[How to complete this task]: Please output the entries below without altering a single character.

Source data
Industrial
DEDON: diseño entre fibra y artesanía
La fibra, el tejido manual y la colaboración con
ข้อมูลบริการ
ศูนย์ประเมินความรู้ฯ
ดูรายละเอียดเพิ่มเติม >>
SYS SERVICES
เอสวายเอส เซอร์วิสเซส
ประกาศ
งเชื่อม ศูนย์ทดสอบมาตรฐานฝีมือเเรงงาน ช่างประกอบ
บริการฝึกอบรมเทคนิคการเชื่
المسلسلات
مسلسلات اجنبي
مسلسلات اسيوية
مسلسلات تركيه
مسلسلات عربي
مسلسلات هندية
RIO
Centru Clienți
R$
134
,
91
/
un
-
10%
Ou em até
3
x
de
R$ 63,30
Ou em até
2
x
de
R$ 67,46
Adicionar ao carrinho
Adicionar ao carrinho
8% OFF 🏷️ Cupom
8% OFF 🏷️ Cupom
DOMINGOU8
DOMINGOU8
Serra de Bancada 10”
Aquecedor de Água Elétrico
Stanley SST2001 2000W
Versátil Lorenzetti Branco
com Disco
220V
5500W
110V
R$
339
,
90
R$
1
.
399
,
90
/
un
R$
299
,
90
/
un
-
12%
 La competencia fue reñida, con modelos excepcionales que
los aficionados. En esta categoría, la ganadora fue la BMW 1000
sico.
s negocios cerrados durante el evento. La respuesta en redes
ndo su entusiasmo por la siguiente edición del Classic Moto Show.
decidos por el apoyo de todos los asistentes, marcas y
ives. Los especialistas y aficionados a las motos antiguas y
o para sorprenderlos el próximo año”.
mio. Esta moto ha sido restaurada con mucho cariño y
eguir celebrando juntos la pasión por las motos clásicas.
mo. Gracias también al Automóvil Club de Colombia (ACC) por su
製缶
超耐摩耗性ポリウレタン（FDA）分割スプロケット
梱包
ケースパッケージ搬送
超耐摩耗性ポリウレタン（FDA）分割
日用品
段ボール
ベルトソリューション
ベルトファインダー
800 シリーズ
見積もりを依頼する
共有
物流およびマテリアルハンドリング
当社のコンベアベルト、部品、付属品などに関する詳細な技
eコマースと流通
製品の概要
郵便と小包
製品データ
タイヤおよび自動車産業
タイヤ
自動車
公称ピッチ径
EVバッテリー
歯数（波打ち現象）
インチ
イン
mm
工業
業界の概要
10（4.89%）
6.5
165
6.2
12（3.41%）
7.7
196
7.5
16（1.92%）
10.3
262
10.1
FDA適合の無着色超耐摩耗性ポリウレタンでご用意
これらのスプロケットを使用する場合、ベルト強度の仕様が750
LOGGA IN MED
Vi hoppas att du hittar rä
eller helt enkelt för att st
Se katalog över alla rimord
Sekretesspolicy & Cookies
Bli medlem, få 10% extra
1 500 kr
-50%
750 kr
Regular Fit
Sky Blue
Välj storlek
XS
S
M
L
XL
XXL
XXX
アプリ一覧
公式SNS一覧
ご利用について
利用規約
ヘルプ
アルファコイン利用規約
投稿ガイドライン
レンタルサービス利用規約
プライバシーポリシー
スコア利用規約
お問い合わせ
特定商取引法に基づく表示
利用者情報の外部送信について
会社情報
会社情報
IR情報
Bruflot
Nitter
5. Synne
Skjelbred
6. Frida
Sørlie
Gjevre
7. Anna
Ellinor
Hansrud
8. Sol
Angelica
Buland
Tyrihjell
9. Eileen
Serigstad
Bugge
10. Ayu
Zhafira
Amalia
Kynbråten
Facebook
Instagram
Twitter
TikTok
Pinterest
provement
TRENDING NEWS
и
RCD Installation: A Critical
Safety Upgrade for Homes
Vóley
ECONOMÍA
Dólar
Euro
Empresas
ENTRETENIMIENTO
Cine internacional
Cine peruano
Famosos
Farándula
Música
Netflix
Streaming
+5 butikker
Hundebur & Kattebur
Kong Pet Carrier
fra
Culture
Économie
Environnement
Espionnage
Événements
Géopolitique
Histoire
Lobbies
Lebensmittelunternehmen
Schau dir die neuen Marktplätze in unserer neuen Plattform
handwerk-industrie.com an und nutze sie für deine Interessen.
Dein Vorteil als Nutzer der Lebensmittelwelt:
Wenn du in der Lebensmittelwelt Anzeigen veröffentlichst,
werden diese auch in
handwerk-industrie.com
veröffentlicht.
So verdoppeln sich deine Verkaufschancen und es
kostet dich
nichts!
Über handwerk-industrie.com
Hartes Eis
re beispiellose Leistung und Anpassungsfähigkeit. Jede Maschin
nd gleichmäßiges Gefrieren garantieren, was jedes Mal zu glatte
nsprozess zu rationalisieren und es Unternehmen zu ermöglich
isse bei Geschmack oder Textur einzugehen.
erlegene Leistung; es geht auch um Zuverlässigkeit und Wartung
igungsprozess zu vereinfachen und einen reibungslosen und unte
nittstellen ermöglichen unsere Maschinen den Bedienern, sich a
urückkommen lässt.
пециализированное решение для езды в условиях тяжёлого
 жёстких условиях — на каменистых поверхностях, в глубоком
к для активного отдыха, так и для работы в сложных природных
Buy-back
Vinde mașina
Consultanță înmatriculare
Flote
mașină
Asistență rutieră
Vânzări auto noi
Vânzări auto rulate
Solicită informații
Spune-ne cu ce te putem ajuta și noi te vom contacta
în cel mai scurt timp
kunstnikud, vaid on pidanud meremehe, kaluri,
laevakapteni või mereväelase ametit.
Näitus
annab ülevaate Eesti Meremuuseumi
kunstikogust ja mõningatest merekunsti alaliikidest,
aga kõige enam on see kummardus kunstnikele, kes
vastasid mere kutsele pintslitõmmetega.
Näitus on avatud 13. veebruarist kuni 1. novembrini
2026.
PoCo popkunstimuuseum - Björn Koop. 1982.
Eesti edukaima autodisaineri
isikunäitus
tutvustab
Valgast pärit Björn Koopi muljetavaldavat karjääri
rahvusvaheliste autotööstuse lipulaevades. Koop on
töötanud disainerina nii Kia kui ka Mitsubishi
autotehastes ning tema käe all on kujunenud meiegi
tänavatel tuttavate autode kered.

[Result of this task]:
Industrial
DEDON: diseño entre fibra y artesanía
La fibra, el tejido manual y la colaboración con
ข้อมูลบริการ
ศูนย์ประเมินความรู้ฯ
ดูรายละเอียดเพิ่มเติม >>
SYS SERVICES
เอสวายเอส เซอร์วิสเซส
ประกาศ
งเชื่อม ศูนย์ทดสอบมาตรฐานฝีมือเเรงงาน ช่างประกอบ
บริการฝึกอบรมเทคนิคการเชื่
المسلسلات
مسلسلات اجنبي
مسلسلات اسيوية
مسلسلات تركيه
مسلسلات عربي
مسلسلات هندية
RIO
Centru Clienți
R$
134
,
91
/
un
-
10%
Ou em até
3
x
de
R$ 63,30
Ou em até
2
x
de
R$ 67,46
Adicionar ao carrinho
Adicionar ao carrinho
8% OFF 🏷️ Cupom
8% OFF 🏷️ Cupom
DOMINGOU8
DOMINGOU8
Serra de Bancada 10”
Aquecedor de Água Elétrico
Stanley SST2001 2000W
Versátil Lorenzetti Branco
com Disco
220V
5500W
110V
R$
339
,
90
R$
1
.
399
,
90
/
un
R$
299
,
90
/
un
-
12%
 La competencia fue reñida, con modelos excepcionales que
los aficionados. En esta categoría, la ganadora fue la BMW 1000
sico.
s negocios cerrados durante el evento. La respuesta en redes
ndo su entusiasmo por la siguiente edición del Classic Moto Show.
decidos por el apoyo de todos los asistentes, marcas y
ives. Los especialistas y aficionados a las motos antiguas y
o para sorprenderlos el próximo año”.
mio. Esta moto ha sido restaurada con mucho cariño y
eguir celebrando juntos la pasión por las motos clásicas.
mo. Gracias también al Automóvil Club de Colombia (ACC) por su
製缶
超耐摩耗性ポリウレタン（FDA）分割スプロケット
梱包
ケースパッケージ搬送
超耐摩耗性ポリウレタン（FDA）分割
日用品
段ボール
ベルトソリューション
ベルトファインダー
800 シリーズ
見積もりを依頼する
共有
物流およびマテリアルハンドリング
当社のコンベアベルト、部品、付属品などに関する詳細な技
eコマースと流通
製品の概要
郵便と小包
製品データ
タイヤおよび自動車産業
タイヤ
自動車
公称ピッチ径
EVバッテリー
歯数（波打ち現象）
インチ
イン
mm
工業
業界の概要
10（4.89%）
6.5
165
6.2
12（3.41%）
7.7
196
7.5
16（1.92%）
10.3
262
10.1
FDA適合の無着色超耐摩耗性ポリウレタンでご用意
これらのスプロケットを使用する場合、ベルト強度の仕様が750
LOGGA IN MED
Vi hoppas att du hittar rä
eller helt enkelt för att st
Se katalog över alla rimord
Sekretesspolicy & Cookies
Bli medlem, få 10% extra
1 500 kr
-50%
750 kr
Regular Fit
Sky Blue
Välj storlek
XS
S
M
L
XL
XXL
XXX
アプリ一覧
公式SNS一覧
ご利用について
利用規約
ヘルプ
アルファコイン利用規約
投稿ガイドライン
レンタルサービス利用規約
プライバシーポリシー
スコア利用規約
お問い合わせ
特定商取引法に基づく表示
利用者情報の外部送信について
会社情報
会社情報
IR情報
Bruflot
Nitter
5. Synne
Skjelbred
6. Frida
Sørlie
Gjevre
7. Anna
Ellinor
Hansrud
8. Sol
Angelica
Buland
Tyrihjell
9. Eileen
Serigstad
Bugge
10. Ayu
Zhafira
Amalia
Kynbråten
Facebook
Instagram
Twitter
TikTok
Pinterest
provement
TRENDING NEWS
и
RCD Installation: A Critical
Safety Upgrade for Homes
Vóley
ECONOMÍA
Dólar
Euro
Empresas
ENTRETENIMIENTO
Cine internacional
Cine peruano
Famosos
Farándula
Música
Netflix
Streaming
+5 butikker
Hundebur & Kattebur
Kong Pet Carrier
fra
Culture
Économie
Environnement
Espionnage
Événements
Géopolitique
Histoire
Lobbies
Lebensmittelunternehmen
Schau dir die neuen Marktplätze in unserer neuen Plattform
handwerk-industrie.com an und nutze sie für deine Interessen.
Dein Vorteil als Nutzer der Lebensmittelwelt:
Wenn du in der Lebensmittelwelt Anzeigen veröffentlichst,
werden diese auch in
handwerk-industrie.com
veröffentlicht.
So verdoppeln sich deine Verkaufschancen und es
kostet dich
nichts!
Über handwerk-industrie.com
Hartes Eis
re beispiellose Leistung und Anpassungsfähigkeit. Jede Maschin
nd gleichmäßiges Gefrieren garantieren, was jedes Mal zu glatte
nsprozess zu rationalisieren und es Unternehmen zu ermöglich
isse bei Geschmack oder Textur einzugehen.
erlegene Leistung; es geht auch um Zuverlässigkeit und Wartung
igungsprozess zu vereinfachen und einen reibungslosen und unte
nittstellen ermöglichen unsere Maschinen den Bedienern, sich a
urückkommen lässt.
пециализированное решение для езды в условиях тяжёлого
 жёстких условиях — на каменистых поверхностях, в глубоком
к для активного отдыха, так и для работы в сложных природных
Buy-back
Vinde mașina
Consultanță înmatriculare
Flote
mașină
Asistență rutieră
Vânzări auto noi
Vânzări auto rulate
Solicită informații
Spune-ne cu ce te putem ajuta și noi te vom contacta
în cel mai scurt timp
kunstnikud, vaid on pidanud meremehe, kaluri,
laevakapteni või mereväelase ametit.
Näitus
annab ülevaate Eesti Meremuuseumi
kunstikogust ja mõningatest merekunsti alaliikidest,
aga kõige enam on see kummardus kunstnikele, kes
vastasid mere kutsele pintslitõmmetega.
Näitus on avatud 13. veebruarist kuni 1. novembrini
2026.
PoCo popkunstimuuseum - Björn Koop. 1982.
Eesti edukaima autodisaineri
isikunäitus
tutvustab
Valgast pärit Björn Koopi muljetavaldavat karjääri
rahvusvaheliste autotööstuse lipulaevades. Koop on
töötanud disainerina nii Kia kui ka Mitsubishi
autotehastes ning tema käe all on kujunenud meiegi
tänavatel tuttavate autode kered.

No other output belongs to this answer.